◆ **PARTS OF THE EXERCISE**
1. Update the call-in transcript passage starting at "Great to have" and ending at "it's very enduring.", substituting "gift shop" for "souvenir shop".
2. According to the call-in transcript, what words appear on many of the t-shirts that carry the picture?

◆ **PROVIDED TEXT**
------------

Supposedly, though, it was a drive-by shooting at night.
I don't know.
You're telling me that.
I'm not telling you anything.
I'm just telling you a drive-by shooting at night.
I don't run these guys.
Then they need to be replaced, don't they?
Well, I don't know.
I'll volunteer.
My sister and I will volunteer.
Yeah, you got me thinking things I don't want to think.
No one in the press has ever asked what happened.
You know, why weren't they doing their jobs?
I mean, well, does it help Obama, sympathy-wise, for there to be news out there that some nincum poop shot up the White House?
It could be.
The residents of the White House, does it?
And how does the sniper know what window is the family's living quarters?
They say that they got one of the bulletproof windows.
What's he got, a blueprint?
No, it's the second floor.
That's not unknown.
Okay.
Truman Balcony is the residence.
You're righty.
Well, these guys need to be replaced.
Okay.
Well, you've raised some interesting questions here.
Back to the phones, Cadillac, Michigan, and this is Greg.
Greg, welcome to the EIB Network.
Great to have you here.
Hello.
Thanks, Rush.
It's good to talk to you.
I called because I wanted to agree with your assessment of the Brezhnev-Honeker kiss.
Yeah.
I really agree with you that it sent, it was meant to send a message to the German people, and it was a sinister message, and they received it.
And that picture has really become a symbol that's hung on with the German people.
The reason I say that is we went to Germany in September, my family, and if you go to any souvenir shop near the Berlin Wall, that is one of the most common t-shirts that that picture is on the t-shirts.
And a lot of them have the words, my God, help me survive this deadly love.
So it's become a symbolic, a lasting symbol to the German people of that time when they were oppressed by the East German government, the Statsi, the Russians, and it's very enduring.
And this is not ancient history.
This is 1979.
What he's talking about, we let off the program today with commentary on this Benetton advertising campaign with all the pictures of world leaders kissing each other.

------------

◆ **RECORDED DATA**

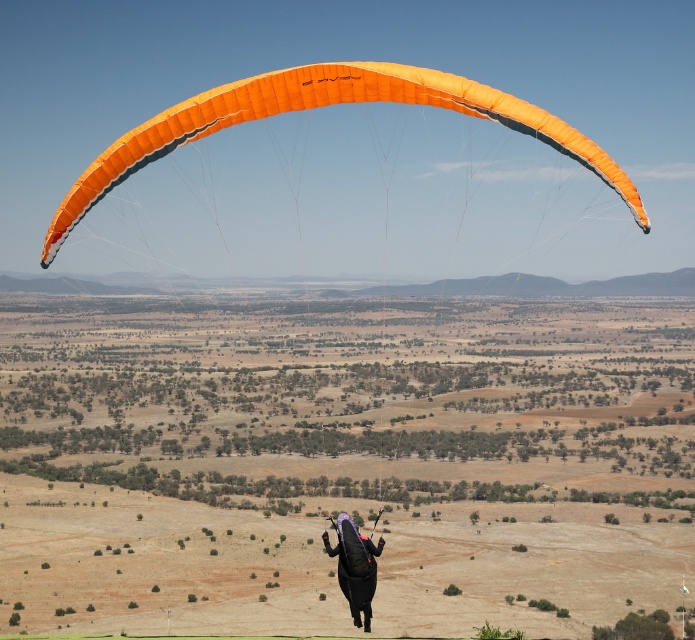
You are a pilot observing two parachutes in the sky. You see an orange fabric parachute at upper center and a purple matte parachute at center. Which parachute is wider?

The orange fabric parachute at upper center might be wider than the purple matte parachute at center.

------------

◆ **EXERCISE ANSWERS**
1.
Great to have you here.
Hello.
Thanks, Rush.
It's good to talk to you.
I called because I wanted to agree with your assessment of the Brezhnev-Honeker kiss.
Yeah.
I really agree with you that it sent, it was meant to send a message to the German people, and it was a sinister message, and they received it.
And that picture has really become a symbol that's hung on with the German people.
The reason I say that is we went to Germany in September, my family, and if you go to any gift shop near the Berlin Wall, that is one of the most common t-shirts that that picture is on the t-shirts.
And a lot of them have the words, my God, help me survive this deadly love.
So it's become a symbolic, a lasting symbol to the German people of that time when they were oppressed by the East German government, the Statsi, the Russians, and it's very enduring.

2. My God, help me survive this deadly love.